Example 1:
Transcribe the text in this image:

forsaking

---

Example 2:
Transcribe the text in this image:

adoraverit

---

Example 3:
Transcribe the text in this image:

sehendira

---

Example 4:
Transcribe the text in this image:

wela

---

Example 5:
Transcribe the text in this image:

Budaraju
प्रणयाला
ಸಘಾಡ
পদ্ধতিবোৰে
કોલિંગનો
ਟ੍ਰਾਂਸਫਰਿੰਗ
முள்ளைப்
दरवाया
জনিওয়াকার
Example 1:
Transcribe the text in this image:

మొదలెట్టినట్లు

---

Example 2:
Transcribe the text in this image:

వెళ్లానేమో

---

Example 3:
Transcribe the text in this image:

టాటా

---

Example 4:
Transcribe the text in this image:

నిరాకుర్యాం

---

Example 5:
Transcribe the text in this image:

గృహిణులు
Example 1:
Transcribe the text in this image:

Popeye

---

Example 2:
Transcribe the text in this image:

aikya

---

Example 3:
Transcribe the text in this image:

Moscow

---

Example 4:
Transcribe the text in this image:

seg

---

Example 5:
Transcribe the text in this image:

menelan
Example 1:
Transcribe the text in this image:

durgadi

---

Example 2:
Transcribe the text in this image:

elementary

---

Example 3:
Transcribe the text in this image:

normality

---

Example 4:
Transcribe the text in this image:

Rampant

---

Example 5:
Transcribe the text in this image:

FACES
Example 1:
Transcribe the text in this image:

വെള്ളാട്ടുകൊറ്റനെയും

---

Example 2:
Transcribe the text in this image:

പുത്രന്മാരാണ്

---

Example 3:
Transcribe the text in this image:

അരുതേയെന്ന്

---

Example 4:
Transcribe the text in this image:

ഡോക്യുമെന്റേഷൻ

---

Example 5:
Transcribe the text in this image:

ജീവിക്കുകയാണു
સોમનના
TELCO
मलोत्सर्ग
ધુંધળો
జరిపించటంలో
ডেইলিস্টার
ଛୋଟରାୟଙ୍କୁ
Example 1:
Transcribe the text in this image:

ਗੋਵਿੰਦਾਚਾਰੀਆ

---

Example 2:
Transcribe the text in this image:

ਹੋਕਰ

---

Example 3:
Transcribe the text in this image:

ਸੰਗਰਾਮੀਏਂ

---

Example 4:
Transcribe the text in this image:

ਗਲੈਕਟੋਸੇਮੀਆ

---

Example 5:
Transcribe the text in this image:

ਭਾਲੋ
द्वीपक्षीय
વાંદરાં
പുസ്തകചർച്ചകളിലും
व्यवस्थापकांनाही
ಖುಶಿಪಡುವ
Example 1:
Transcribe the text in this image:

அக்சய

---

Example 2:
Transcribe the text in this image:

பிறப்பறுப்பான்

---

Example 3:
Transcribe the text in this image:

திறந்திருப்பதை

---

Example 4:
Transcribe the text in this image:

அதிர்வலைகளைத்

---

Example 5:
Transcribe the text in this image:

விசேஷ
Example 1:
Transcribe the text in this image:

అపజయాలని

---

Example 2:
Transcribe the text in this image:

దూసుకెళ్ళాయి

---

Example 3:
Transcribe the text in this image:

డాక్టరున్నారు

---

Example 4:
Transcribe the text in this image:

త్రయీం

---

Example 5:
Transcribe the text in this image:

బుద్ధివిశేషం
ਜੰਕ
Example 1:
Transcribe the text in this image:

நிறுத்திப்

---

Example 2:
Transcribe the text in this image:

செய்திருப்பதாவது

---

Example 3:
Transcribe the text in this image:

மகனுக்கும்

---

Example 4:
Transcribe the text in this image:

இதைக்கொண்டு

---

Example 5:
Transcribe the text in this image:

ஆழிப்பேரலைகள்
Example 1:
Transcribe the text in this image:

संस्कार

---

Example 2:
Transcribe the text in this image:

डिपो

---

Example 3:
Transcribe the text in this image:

..........

— Your goal —
Reproduce every line of the listing above as a numbered list, omitting the blank lines.

— Answer to this exercise —
1. Example 1:
2. Transcribe the text in this image:
3. forsaking
4. ---
5. Example 2:
6. Transcribe the text in this image:
7. adoraverit
8. ---
9. Example 3:
10. Transcribe the text in this image:
11. sehendira
12. ---
13. Example 4:
14. Transcribe the text in this image:
15. wela
16. ---
17. Example 5:
18. Transcribe the text in this image:
19. Budaraju
20. प्रणयाला
21. ಸಘಾಡ
22. পদ্ধতিবোৰে
23. કોલિંગનો
24. ਟ੍ਰਾਂਸਫਰਿੰਗ
25. முள்ளைப்
26. दरवाया
27. জনিওয়াকার
28. Example 1:
29. Transcribe the text in this image:
30. మొదలెట్టినట్లు
31. ---
32. Example 2:
33. Transcribe the text in this image:
34. వెళ్లానేమో
35. ---
36. Example 3:
37. Transcribe the text in this image:
38. టాటా
39. ---
40. Example 4:
41. Transcribe the text in this image:
42. నిరాకుర్యాం
43. ---
44. Example 5:
45. Transcribe the text in this image:
46. గృహిణులు
47. Example 1:
48. Transcribe the text in this image:
49. Popeye
50. ---
51. Example 2:
52. Transcribe the text in this image:
53. aikya
54. ---
55. Example 3:
56. Transcribe the text in this image:
57. Moscow
58. ---
59. Example 4:
60. Transcribe the text in this image:
61. seg
62. ---
63. Example 5:
64. Transcribe the text in this image:
65. menelan
66. Example 1:
67. Transcribe the text in this image:
68. durgadi
69. ---
70. Example 2:
71. Transcribe the text in this image:
72. elementary
73. ---
74. Example 3:
75. Transcribe the text in this image:
76. normality
77. ---
78. Example 4:
79. Transcribe the text in this image:
80. Rampant
81. ---
82. Example 5:
83. Transcribe the text in this image:
84. FACES
85. Example 1:
86. Transcribe the text in this image:
87. വെള്ളാട്ടുകൊറ്റനെയും
88. ---
89. Example 2:
90. Transcribe the text in this image:
91. പുത്രന്മാരാണ്
92. ---
93. Example 3:
94. Transcribe the text in this image:
95. അരുതേയെന്ന്
96. ---
97. Example 4:
98. Transcribe the text in this image:
99. ഡോക്യുമെന്റേഷൻ
100. ---
101. Example 5:
102. Transcribe the text in this image:
103. ജീവിക്കുകയാണു
104. સોમનના
105. TELCO
106. मलोत्सर्ग
107. ધુંધળો
108. జరిపించటంలో
109. ডেইলিস্টার
110. ଛୋଟରାୟଙ୍କୁ
111. Example 1:
112. Transcribe the text in this image:
113. ਗੋਵਿੰਦਾਚਾਰੀਆ
114. ---
115. Example 2:
116. Transcribe the text in this image:
117. ਹੋਕਰ
118. ---
119. Example 3:
120. Transcribe the text in this image:
121. ਸੰਗਰਾਮੀਏਂ
122. ---
123. Example 4:
124. Transcribe the text in this image:
125. ਗਲੈਕਟੋਸੇਮੀਆ
126. ---
127. Example 5:
128. Transcribe the text in this image:
129. ਭਾਲੋ
130. द्वीपक्षीय
131. વાંદરાં
132. പുസ്തകചർച്ചകളിലും
133. व्यवस्थापकांनाही
134. ಖುಶಿಪಡುವ
135. Example 1:
136. Transcribe the text in this image:
137. அக்சய
138. ---
139. Example 2:
140. Transcribe the text in this image:
141. பிறப்பறுப்பான்
142. ---
143. Example 3:
144. Transcribe the text in this image:
145. திறந்திருப்பதை
146. ---
147. Example 4:
148. Transcribe the text in this image:
149. அதிர்வலைகளைத்
150. ---
151. Example 5:
152. Transcribe the text in this image:
153. விசேஷ
154. Example 1:
155. Transcribe the text in this image:
156. అపజయాలని
157. ---
158. Example 2:
159. Transcribe the text in this image:
160. దూసుకెళ్ళాయి
161. ---
162. Example 3:
163. Transcribe the text in this image:
164. డాక్టరున్నారు
165. ---
166. Example 4:
167. Transcribe the text in this image:
168. త్రయీం
169. ---
170. Example 5:
171. Transcribe the text in this image:
172. బుద్ధివిశేషం
173. ਜੰਕ
174. Example 1:
175. Transcribe the text in this image:
176. நிறுத்திப்
177. ---
178. Example 2:
179. Transcribe the text in this image:
180. செய்திருப்பதாவது
181. ---
182. Example 3:
183. Transcribe the text in this image:
184. மகனுக்கும்
185. ---
186. Example 4:
187. Transcribe the text in this image:
188. இதைக்கொண்டு
189. ---
190. Example 5:
191. Transcribe the text in this image:
192. ஆழிப்பேரலைகள்
193. Example 1:
194. Transcribe the text in this image:
195. संस्कार
196. ---
197. Example 2:
198. Transcribe the text in this image:
199. डिपो
200. ---
201. Example 3:
202. Transcribe the text in this image:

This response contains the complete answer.